[[ Record extracts, beginning ]]

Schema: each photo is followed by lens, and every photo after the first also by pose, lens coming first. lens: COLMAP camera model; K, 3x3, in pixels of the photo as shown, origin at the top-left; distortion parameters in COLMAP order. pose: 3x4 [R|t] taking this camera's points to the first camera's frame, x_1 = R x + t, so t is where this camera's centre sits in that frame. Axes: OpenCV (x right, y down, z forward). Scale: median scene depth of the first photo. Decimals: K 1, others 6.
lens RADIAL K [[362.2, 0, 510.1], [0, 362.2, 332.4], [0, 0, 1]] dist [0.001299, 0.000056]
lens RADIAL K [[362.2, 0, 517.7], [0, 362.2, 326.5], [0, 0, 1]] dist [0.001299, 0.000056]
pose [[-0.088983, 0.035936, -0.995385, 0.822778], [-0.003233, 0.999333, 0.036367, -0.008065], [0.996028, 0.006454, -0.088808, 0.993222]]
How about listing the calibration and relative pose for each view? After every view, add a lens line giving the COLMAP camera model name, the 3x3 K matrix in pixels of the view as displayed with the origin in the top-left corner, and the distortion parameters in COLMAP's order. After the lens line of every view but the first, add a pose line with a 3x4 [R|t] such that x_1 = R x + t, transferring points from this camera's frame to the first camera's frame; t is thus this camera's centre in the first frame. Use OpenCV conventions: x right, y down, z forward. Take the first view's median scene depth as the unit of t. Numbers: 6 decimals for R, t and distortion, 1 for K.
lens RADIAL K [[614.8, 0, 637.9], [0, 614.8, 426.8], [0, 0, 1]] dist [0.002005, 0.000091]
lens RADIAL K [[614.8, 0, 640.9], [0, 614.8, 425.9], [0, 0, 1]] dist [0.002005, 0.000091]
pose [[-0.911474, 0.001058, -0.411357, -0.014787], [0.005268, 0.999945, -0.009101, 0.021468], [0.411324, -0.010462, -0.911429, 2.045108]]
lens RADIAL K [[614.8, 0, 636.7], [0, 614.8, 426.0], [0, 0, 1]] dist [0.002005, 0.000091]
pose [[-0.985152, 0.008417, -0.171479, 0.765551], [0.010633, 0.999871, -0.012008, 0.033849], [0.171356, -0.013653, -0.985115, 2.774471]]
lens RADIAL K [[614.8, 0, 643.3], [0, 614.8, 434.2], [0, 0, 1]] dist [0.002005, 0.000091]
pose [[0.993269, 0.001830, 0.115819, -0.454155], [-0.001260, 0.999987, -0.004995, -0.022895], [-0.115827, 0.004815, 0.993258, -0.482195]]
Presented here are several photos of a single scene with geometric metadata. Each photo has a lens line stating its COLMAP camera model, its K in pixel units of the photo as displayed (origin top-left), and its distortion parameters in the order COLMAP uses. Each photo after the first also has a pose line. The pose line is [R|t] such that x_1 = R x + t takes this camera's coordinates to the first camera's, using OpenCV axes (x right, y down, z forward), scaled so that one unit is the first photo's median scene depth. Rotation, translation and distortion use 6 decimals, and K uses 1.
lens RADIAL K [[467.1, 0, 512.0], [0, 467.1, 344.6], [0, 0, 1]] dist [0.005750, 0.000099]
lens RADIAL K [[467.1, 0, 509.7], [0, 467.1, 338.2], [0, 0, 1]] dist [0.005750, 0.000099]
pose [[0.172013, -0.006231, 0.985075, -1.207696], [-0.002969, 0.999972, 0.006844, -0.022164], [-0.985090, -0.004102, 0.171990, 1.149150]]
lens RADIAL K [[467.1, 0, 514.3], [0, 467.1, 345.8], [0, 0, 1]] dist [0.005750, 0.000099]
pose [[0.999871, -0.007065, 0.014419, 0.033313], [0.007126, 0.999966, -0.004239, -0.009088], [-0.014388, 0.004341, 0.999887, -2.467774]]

[[ Record extracts, end ]]

> What the task requires
Repeat every line of the records above without changing anything.

> Solution to the problem
Schema: each photo is followed by lens, and every photo after the first also by pose, lens coming first. lens: COLMAP camera model; K, 3x3, in pixels of the photo as shown, origin at the top-left; distortion parameters in COLMAP order. pose: 3x4 [R|t] taking this camera's points to the first camera's frame, x_1 = R x + t, so t is where this camera's centre sits in that frame. Axes: OpenCV (x right, y down, z forward). Scale: median scene depth of the first photo. Decimals: K 1, others 6.
lens RADIAL K [[362.2, 0, 510.1], [0, 362.2, 332.4], [0, 0, 1]] dist [0.001299, 0.000056]
lens RADIAL K [[362.2, 0, 517.7], [0, 362.2, 326.5], [0, 0, 1]] dist [0.001299, 0.000056]
pose [[-0.088983, 0.035936, -0.995385, 0.822778], [-0.003233, 0.999333, 0.036367, -0.008065], [0.996028, 0.006454, -0.088808, 0.993222]]
How about listing the calibration and relative pose for each view? After every view, add a lens line giving the COLMAP camera model name, the 3x3 K matrix in pixels of the view as displayed with the origin in the top-left corner, and the distortion parameters in COLMAP's order. After the lens line of every view but the first, add a pose line with a 3x4 [R|t] such that x_1 = R x + t, transferring points from this camera's frame to the first camera's frame; t is thus this camera's centre in the first frame. Use OpenCV conventions: x right, y down, z forward. Take the first view's median scene depth as the unit of t. Numbers: 6 decimals for R, t and distortion, 1 for K.
lens RADIAL K [[614.8, 0, 637.9], [0, 614.8, 426.8], [0, 0, 1]] dist [0.002005, 0.000091]
lens RADIAL K [[614.8, 0, 640.9], [0, 614.8, 425.9], [0, 0, 1]] dist [0.002005, 0.000091]
pose [[-0.911474, 0.001058, -0.411357, -0.014787], [0.005268, 0.999945, -0.009101, 0.021468], [0.411324, -0.010462, -0.911429, 2.045108]]
lens RADIAL K [[614.8, 0, 636.7], [0, 614.8, 426.0], [0, 0, 1]] dist [0.002005, 0.000091]
pose [[-0.985152, 0.008417, -0.171479, 0.765551], [0.010633, 0.999871, -0.012008, 0.033849], [0.171356, -0.013653, -0.985115, 2.774471]]
lens RADIAL K [[614.8, 0, 643.3], [0, 614.8, 434.2], [0, 0, 1]] dist [0.002005, 0.000091]
pose [[0.993269, 0.001830, 0.115819, -0.454155], [-0.001260, 0.999987, -0.004995, -0.022895], [-0.115827, 0.004815, 0.993258, -0.482195]]
Presented here are several photos of a single scene with geometric metadata. Each photo has a lens line stating its COLMAP camera model, its K in pixel units of the photo as displayed (origin top-left), and its distortion parameters in the order COLMAP uses. Each photo after the first also has a pose line. The pose line is [R|t] such that x_1 = R x + t takes this camera's coordinates to the first camera's, using OpenCV axes (x right, y down, z forward), scaled so that one unit is the first photo's median scene depth. Rotation, translation and distortion use 6 decimals, and K uses 1.
lens RADIAL K [[467.1, 0, 512.0], [0, 467.1, 344.6], [0, 0, 1]] dist [0.005750, 0.000099]
lens RADIAL K [[467.1, 0, 509.7], [0, 467.1, 338.2], [0, 0, 1]] dist [0.005750, 0.000099]
pose [[0.172013, -0.006231, 0.985075, -1.207696], [-0.002969, 0.999972, 0.006844, -0.022164], [-0.985090, -0.004102, 0.171990, 1.149150]]
lens RADIAL K [[467.1, 0, 514.3], [0, 467.1, 345.8], [0, 0, 1]] dist [0.005750, 0.000099]
pose [[0.999871, -0.007065, 0.014419, 0.033313], [0.007126, 0.999966, -0.004239, -0.009088], [-0.014388, 0.004341, 0.999887, -2.467774]]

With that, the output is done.